18 pairs of eyes hold mine and then I am overwhelmed. Because the next thing that happens is this group of African-Americans with type 2 diabetes - who are having trouble managing their condition and suffering from complications - who when I began my talk seemed to only half listen, now they applaud this slim white woman. Now I am not as unlike them as they first thought.
There's something else that often colors our expectations of the world. In diabetes, I hear it all the time. Many people are weighted down by the loss of family members who have died from diabetes. They fear and expect the same.
I was actually, unknown to me until last year, protected from this not knowing my family legacy.
I was seated at my parent's kitchen table interviewing them to understand what it was like for them when I got diabetes at 18. My mother quietly told me something I never knew. "When you were diagnosed," she said, "my heart broke." Your father's mother died in her fifties of a heart attack from diabetes and just before it happened they were going to cut off her leg. All I could think was that this would be your future."
I was shocked to hear her say this, both because it was a revelation and by the information itself. But now that I've addressed enough audiences where diabetes is rampant in their families, I am grateful I didn't know.
Maybe if I had known what happened to my grandmother, who died before I was born, I would not have believed I could be as healthy as I am. Maybe I would have believed my grandmother's fate would be my own. Maybe not knowing allowed me to manage my diabetes and expect that if I did it well I'd be well.

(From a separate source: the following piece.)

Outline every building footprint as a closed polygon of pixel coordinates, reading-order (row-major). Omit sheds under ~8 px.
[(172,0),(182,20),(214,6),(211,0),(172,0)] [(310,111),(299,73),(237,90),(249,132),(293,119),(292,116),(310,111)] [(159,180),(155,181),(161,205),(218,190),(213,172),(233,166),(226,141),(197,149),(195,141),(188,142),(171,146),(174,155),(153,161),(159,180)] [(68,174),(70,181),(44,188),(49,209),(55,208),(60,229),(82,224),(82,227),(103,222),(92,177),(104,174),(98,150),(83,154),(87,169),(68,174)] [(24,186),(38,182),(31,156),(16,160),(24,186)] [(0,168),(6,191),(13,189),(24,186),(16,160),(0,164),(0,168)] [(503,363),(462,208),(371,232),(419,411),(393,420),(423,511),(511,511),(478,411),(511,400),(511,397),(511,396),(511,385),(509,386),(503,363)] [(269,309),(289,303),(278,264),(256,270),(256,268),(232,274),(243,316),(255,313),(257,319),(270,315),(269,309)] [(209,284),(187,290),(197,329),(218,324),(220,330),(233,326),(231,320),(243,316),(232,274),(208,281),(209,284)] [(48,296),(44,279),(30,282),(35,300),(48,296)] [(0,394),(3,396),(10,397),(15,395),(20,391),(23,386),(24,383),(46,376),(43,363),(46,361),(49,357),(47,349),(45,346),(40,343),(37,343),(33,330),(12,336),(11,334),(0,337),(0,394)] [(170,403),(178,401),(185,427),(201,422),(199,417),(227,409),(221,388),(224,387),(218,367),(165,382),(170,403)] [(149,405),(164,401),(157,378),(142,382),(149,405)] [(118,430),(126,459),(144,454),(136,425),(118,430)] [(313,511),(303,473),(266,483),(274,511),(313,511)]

In fact I believe diabetes can be a wake-up call to create a healthier and happier life than you had before. But maybe I would have been derailed on my way to these thoughts if I'd known what happened to my grandmother. I am pretty healthy after 38 years living with type 1 diabetes and I am resolute that I will continue to control what I can to have the best health that I can.
It's never been a secret to me that we tend to create what we expect. That's the good news and the bad. If you catch your thoughts more often and plant the ones you want to sow, I believe you can weight your fate for the better. What do you think or know?